* **Task objective**: Scan the entries for the word "along" and report how many lines contain it, as a number with no other words.

Collected data:
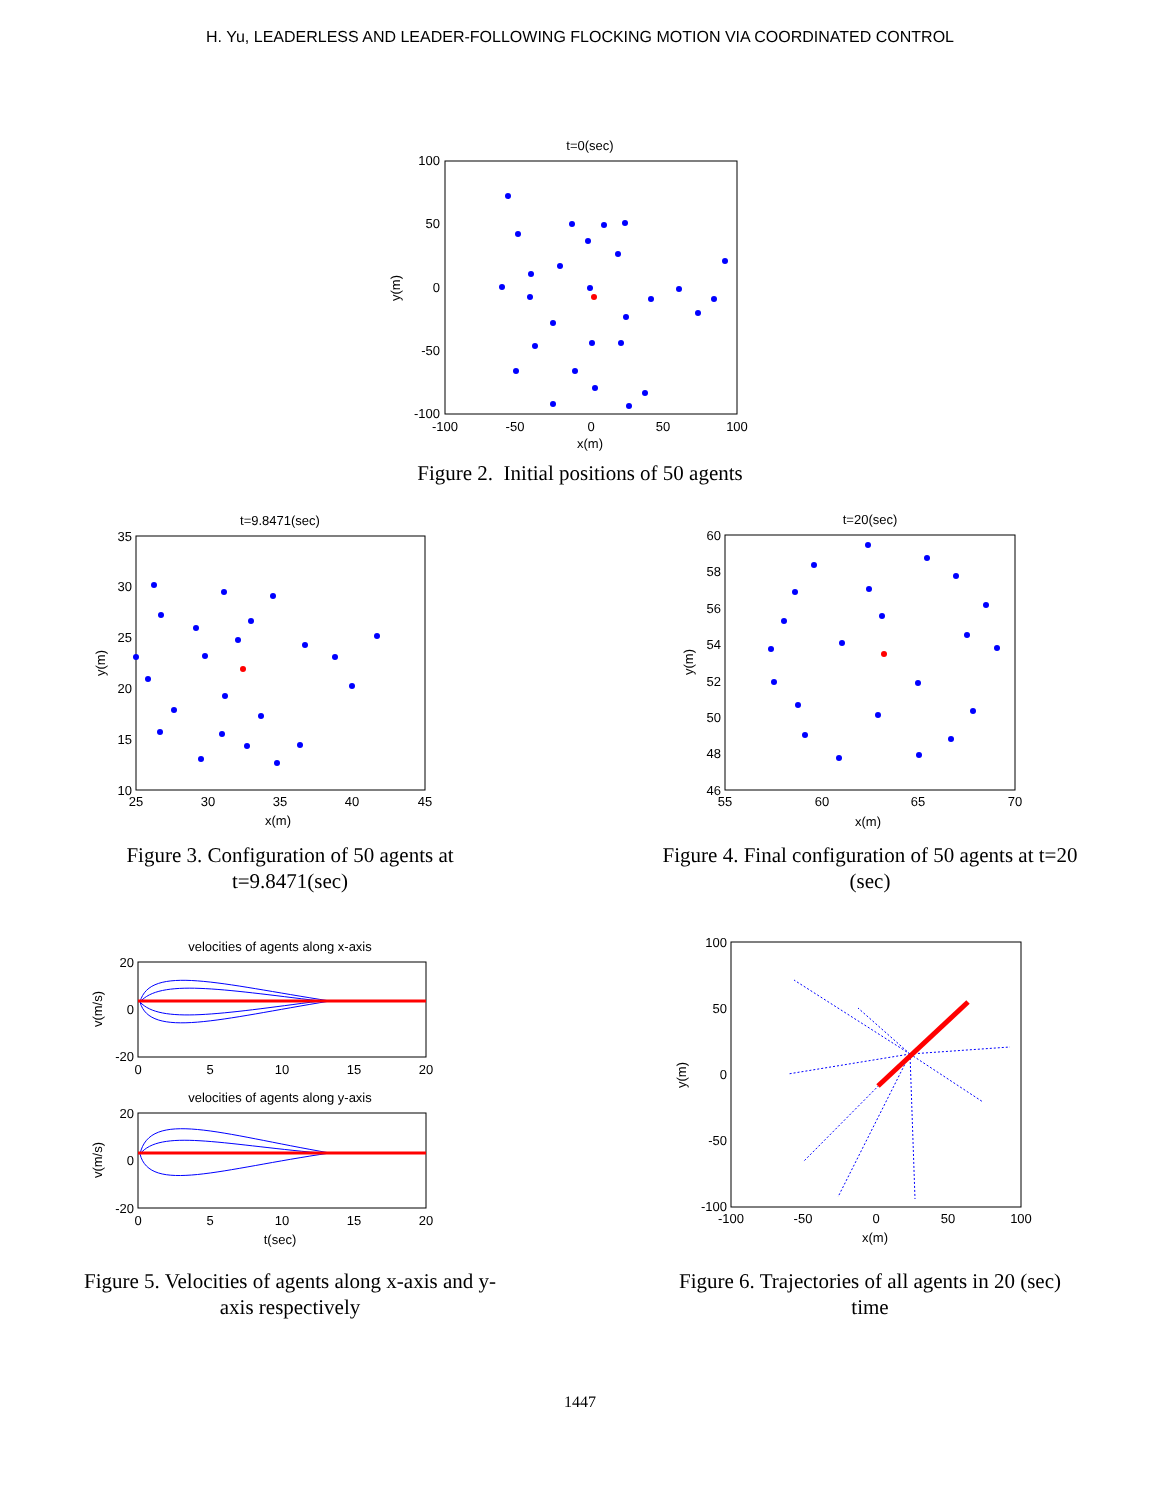H. Yu, LEADERLESS AND LEADER-FOLLOWING FLOCKING MOTION VIA COORDINATED CONTROL
t=0(sec)
100
50
0
-50
-100
-100
-50
0
50
100
x(m)
y(m)
Figure 2. Initial positions of 50 agents
t=9.8471(sec)
35
30
25
20
15
10
25
30
35
40
45
x(m)
y(m)
Figure 3. Configuration of 50 agents at t=9.8471(sec)
t=20(sec)
60
58
56
54
52
50
48
46
55
60
65
70
x(m)
y(m)
Figure 4. Final configuration of 50 agents at t=20 (sec)
velocities of agents along x-axis
20
0
-20
0
5
10
15
20
v(m/s)
velocities of agents along y-axis
20
0
-20
0
5
10
15
20
t(sec)
v(m/s)
Figure 5. Velocities of agents along x-axis and y-axis respectively
100
50
0
-50
-100
-100
-50
0
50
100
x(m)
y(m)
Figure 6. Trajectories of all agents in 20 (sec) time
1447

* **Task response**: 3